Ah, but as Michael Buffer (pictured) is famous for saying, these GMs figure to be prominently displayed...
"LET'S GET READY TO RUMBLE!"
Brian Cashman : Cashman has his fingers in pretty much every major storyline this offseason. Let's look:
Andrew Friedman : Friedman has a major task ahead of him in rebuilding the Rays back to the level they achieved just months ago in the 2010 season. He has to start over with a bullpen while replacing Carl Crawford and Carlos Pena. The two major trade chips are Jason Bartlett and to a lesser extent, either Matt Garza or James Shields. Bartlett should be moved quickly, but Tampa's work will be far from done.
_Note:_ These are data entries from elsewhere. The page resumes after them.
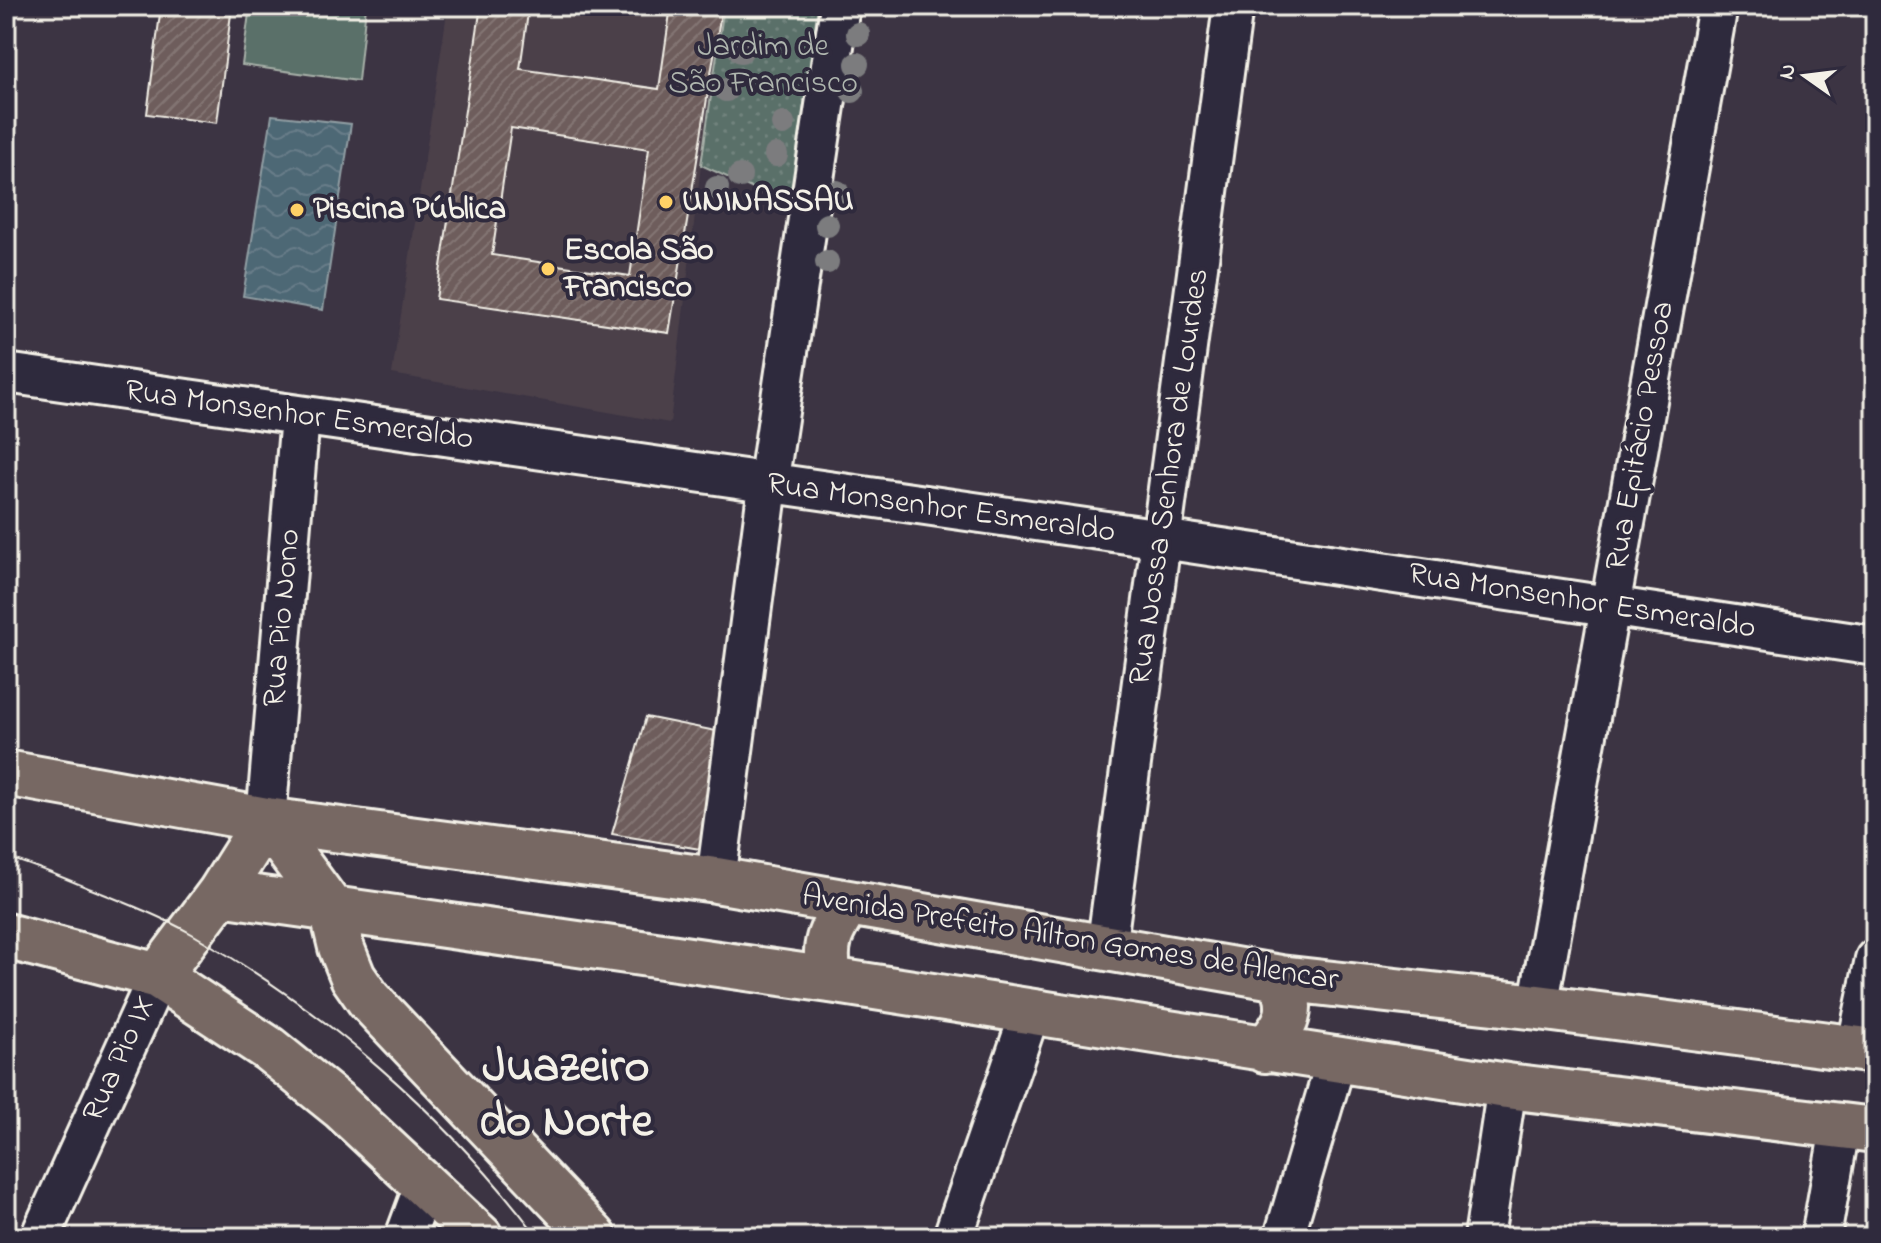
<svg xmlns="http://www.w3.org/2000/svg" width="1881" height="1243" viewBox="0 0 1881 1243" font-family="'Indie Flower',sans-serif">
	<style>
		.built { fill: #4b404a }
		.grass { fill: #5a6f69; stroke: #a7b0a8; stroke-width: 2 }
		.garden { fill: url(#garden-dots); stroke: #a7b0a8; stroke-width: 2 }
		.water { fill: url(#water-waves); stroke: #909ea3; stroke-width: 2 }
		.building { fill: url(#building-hatch); stroke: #f4f1e8; stroke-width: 2; fill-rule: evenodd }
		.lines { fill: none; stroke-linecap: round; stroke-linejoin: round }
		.minor-casing { stroke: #f4f1e8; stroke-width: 44 }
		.major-casing { stroke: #f4f1e8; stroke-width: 50 }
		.minor { stroke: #2f2a3d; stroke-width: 38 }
		.major { stroke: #776864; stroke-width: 44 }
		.tram { stroke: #f4f1e8; stroke-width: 2 }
		.tree { fill: #7b7c7e }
		.poi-dot { fill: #ffd166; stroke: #2f2a3d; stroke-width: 3 }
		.labels { text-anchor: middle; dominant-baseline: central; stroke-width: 8; stroke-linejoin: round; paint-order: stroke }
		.park-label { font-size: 32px; fill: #afb6af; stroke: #2f2a3d }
		.poi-label { font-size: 32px; font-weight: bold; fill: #f4f1e8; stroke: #2f2a3d; text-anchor: start }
		.street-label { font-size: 32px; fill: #f4f1e8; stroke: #2f2a3d }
		.town-label { font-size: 48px; font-weight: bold; fill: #f4f1e8; stroke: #2f2a3d }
	</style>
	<defs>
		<pattern id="garden-dots" width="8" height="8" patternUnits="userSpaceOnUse" patternTransform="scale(2)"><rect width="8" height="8" fill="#5a6f69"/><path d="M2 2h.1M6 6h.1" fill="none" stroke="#72847e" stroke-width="1.8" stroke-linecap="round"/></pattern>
		<pattern id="water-waves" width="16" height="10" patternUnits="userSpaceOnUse" patternTransform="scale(2)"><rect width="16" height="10" fill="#4e6775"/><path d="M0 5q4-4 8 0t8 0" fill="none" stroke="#687d89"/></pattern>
		<pattern id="building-hatch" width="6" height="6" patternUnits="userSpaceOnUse" patternTransform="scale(2)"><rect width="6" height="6" fill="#6e5d5b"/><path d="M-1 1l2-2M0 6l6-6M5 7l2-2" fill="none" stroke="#837573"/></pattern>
	</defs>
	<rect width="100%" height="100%" fill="#3c3443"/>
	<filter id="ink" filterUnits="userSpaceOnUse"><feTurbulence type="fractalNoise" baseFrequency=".0125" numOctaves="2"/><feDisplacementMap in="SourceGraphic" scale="16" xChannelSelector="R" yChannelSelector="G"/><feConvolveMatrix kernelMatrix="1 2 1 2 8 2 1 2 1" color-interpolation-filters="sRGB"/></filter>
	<g filter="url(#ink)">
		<path class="built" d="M448,6H724L701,165L670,423L392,374Z"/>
		<path class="grass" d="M250,6H366L358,81L242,65Z"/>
		<path class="garden" d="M724,6H818L790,206L701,165Z"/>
		<path class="water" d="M272,115L351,124L323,310L243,296Z"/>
		<path class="building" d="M161,6H232L217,123L147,114Z
			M481,6H529L520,69L659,89L671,6H722L669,333L436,299ZM511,128L649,149L630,276L492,255Z
			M646,717L721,732L706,850L612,834Z"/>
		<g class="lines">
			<g class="minor-casing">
				<path id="minor" d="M6,373L1162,539L1875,646
					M266,820L300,416
					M716,880L768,485L840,6
					M1106,949L1233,6
					M1538,1007L1718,6
					M1856,1050L1875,959
					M40,1237L158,976
					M405,1237L425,1183
					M953,1237L1030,1013
					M1284,1237L1336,1061
					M1484,1237L1507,1086
					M1821,1237L1840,1128"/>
			</g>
			<g class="major-casing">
				<path id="major" d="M6,773L266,820L716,880L1280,978L1538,1007L1875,1051
					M266,820L332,910L341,947L353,977L369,1000L594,1237
					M220,893L830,980L1507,1086L1875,1130
					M6,936L158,976L269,1049L341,1107L480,1237
					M158,976L220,893L266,820
					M830,980C822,946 829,931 849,903
					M1265,1050C1287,1024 1296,1010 1280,978"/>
			</g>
			<use href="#minor" class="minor"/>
			<use href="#major" class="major"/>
			<path class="tram" d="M6,857C33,865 59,876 86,887C121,901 158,915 192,934C325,1010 445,1114 538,1237"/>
		</g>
		<g class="tree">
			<circle cx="858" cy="34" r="12"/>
			<circle cx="741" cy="51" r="12"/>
			<circle cx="857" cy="64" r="12"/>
			<circle cx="726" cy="90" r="12"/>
			<circle cx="852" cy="91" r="12"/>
			<circle cx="783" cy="124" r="12"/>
			<circle cx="776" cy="155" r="12"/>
			<circle cx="740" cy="176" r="12"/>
			<circle cx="717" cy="188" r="12"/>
			<circle cx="837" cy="192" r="12"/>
			<circle cx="827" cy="225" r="12"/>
			<circle cx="827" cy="262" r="12"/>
		</g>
	</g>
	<g class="poi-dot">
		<circle cx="666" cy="202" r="8"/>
		<circle cx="297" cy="210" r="8"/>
		<circle cx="548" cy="269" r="8"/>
	</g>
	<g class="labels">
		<g class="park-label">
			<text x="763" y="47">Jardim de<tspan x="763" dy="37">São Francisco</tspan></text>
		</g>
		<g class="poi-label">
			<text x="682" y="202">UNINASSAU</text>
			<text x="313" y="210">Piscina Pública</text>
			<text x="564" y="251">Escola São<tspan x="564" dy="37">Francisco</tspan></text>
		</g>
		<g class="street-label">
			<text transform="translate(299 416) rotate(8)">Rua Monsenhor Esmeraldo</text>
			<text transform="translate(1641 436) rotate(-80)">Rua Epitácio Pessoa</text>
			<text transform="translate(1170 477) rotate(-82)">Rua Nossa Senhora de Lourdes</text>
			<text transform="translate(941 509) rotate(8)">Rua Monsenhor Esmeraldo</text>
			<text transform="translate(1582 602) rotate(9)">Rua Monsenhor Esmeraldo</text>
			<text transform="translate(283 618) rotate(-85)">Rua Pio Nono</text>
			<text transform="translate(1070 939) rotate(9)">Avenida Prefeito Aílton Gomes de Alencar</text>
			<text transform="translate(120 1059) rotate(-66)">Rua Pio IX</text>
		</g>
		<g class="town-label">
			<text x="566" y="1068">Juazeiro<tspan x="566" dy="55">do Norte</tspan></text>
		</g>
	</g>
	<rect width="1881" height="1243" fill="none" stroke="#2f2a3d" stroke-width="32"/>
	<rect x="16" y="16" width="1849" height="1211" fill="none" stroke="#f4f1e8" stroke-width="3" filter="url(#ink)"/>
	<g transform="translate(1805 76) rotate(284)" stroke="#2f2a3d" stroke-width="6" paint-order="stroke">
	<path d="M0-6L14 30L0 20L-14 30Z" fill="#f4f1e8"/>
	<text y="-12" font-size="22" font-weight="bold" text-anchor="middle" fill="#f4f1e8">N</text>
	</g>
</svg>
The club needs to get as many chips as it can in order during the meetings.
Kenny Williams: No Winter Meeting is complete without a patented Kenny Williams move. Unafraid to be aggressive in free agency and trades, Williams always seems to have something cooking. The team needs a catcher, outfielder and could even strike for a third or first baseman. How good would Adam Dunn look on that club?
Tony Reagins : The Angels have sure been quiet for a team expected to make a splash. Where's the Adrian Beltre signing? The flash of bulbs as Carl Crawford holds up his jersey? Rafael Soriano grinning as he assumes the mantle of closer?
You may see all (or some) of those at the Winter Meetings. The Angels have been laying in wait, shuffling their cards behind the scenes and could be poised to break through.